_PETUNJUK LATIHAN_. Tuliskan lanjutan berita tentang pengangkatan Tahir sebagai penasihat Panglima TNI, mulai tepat setelah kalimat terakhirnya.

Diangkat Penasihat TNI, Tahir: Tidak Ada Conflict of Interest!
A
A
A
JAKARTA - Penobatan Executive Chairman Bank Mayapada, Dato' Sri Tahir sebagai Penasihat Bidang Kesejahtraan Prajurit Panglima TNI pada 18 September lalu menuai kritik.
Pasalnya penobatan itu melanggar UU Nomor 3 Tahun 2002 tentang Pertahanan dan UU Nomor 34 Tahun 2004 tentang TNI; satu satunya sumber anggaran tentara Indonesia
adalah APBN.
Bos Mayapada ini mengatakan pengangkatan dirinya bukan ujuk-ujuk. "Saya berteman dengan TNI sejak lama dan tempat tinggal prajurit itu sulit," ujarnya kepada SINDO Weekly (SINDO Weekly edisi 30 Tahun III, 25 September-1 Oktober 2014).
Sebagai penasihat, orang terkaya nomor 12 di Indonesia versi Majalah Forbes ini ingin membangun 1.000 rumah bagi prajurit TNI.

_KUTIPAN CATATAN_.
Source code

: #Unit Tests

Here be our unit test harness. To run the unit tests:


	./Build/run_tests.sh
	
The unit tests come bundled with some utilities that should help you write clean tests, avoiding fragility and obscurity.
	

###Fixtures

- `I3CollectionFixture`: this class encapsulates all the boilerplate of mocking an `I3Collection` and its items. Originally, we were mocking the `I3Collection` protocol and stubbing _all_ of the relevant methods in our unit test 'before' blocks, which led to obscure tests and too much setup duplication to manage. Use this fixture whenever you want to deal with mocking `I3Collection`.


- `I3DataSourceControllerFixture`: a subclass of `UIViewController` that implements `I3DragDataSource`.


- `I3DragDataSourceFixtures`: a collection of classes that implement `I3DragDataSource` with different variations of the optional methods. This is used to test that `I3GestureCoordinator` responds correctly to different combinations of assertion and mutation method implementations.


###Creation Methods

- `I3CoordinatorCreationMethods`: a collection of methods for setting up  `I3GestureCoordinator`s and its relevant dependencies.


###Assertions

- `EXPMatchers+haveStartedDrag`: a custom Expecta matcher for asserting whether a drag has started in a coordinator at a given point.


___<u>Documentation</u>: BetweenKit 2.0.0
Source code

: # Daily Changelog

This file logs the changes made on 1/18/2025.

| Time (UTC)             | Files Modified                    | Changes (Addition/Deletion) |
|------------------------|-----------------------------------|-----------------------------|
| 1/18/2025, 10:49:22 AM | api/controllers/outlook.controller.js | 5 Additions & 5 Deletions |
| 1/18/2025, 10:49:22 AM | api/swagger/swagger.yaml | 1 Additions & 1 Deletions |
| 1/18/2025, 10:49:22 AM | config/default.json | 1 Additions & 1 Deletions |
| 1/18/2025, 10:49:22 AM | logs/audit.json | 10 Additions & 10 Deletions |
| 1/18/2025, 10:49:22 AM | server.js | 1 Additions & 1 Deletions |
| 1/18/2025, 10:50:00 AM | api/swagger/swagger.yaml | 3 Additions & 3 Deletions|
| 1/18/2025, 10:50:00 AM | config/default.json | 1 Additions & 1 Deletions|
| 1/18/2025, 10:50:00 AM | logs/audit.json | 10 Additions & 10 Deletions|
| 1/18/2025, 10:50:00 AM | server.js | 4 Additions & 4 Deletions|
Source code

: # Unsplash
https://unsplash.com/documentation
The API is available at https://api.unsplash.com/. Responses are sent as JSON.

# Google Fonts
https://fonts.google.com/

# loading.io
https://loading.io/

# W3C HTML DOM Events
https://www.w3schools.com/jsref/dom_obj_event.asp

_JAWABAN LATIHAN_.
Namun bantuan tersebut dianggap bukan "hadiah sinterklas" alias gratis. Terkait itu, Tahir mengatakan tidak ada conflict of interest atau demi pengamanan bisnisnya.
Berikut penuturan Dato' Sri Tahir kepada SINDO Weekly.
Pengangkatan Anda sebagai Penasihat TNI dinilai kontroversial?
Bila ada yang mengatakan demikian, mereka perlu informasi tentang hubungan saya dengan TNI. Pengangkatan itu tidak ujuk-ujuk. Mungkin Pak Moeldoko melihat dari rekam jejak sebelumnya.
Saya membantu beasiswa anak-anak tentara zaman Pak George Toisutta (mantan KSAD)
hingga sekarang. Sekarang bangun rumah sakit kecil di Kopassus Cijantung. Pemikiran saya sebagai pengusaha untuk berusaha dengan baik, aman, dan damai di Indonesia karena jasa
besar TNI.
Sejak kapan dekat dengan TNI?
Saya berteman dengan TNI sejak lama. Dari dulu mainnya dengan teman-teman tentara.
Lalu saya melihat tempat tinggal prajurit itu sulit. Terlebih jika memasuki masa
pensiun. Mereka harus keluar dari rumah dinas. Paling menyedihkan bila mereka
sudah pensiun. Atas dasar itu, saya ingin membantu mereka.
Sebagai Penasihat TNI, gagasan apa yang Anda berikan?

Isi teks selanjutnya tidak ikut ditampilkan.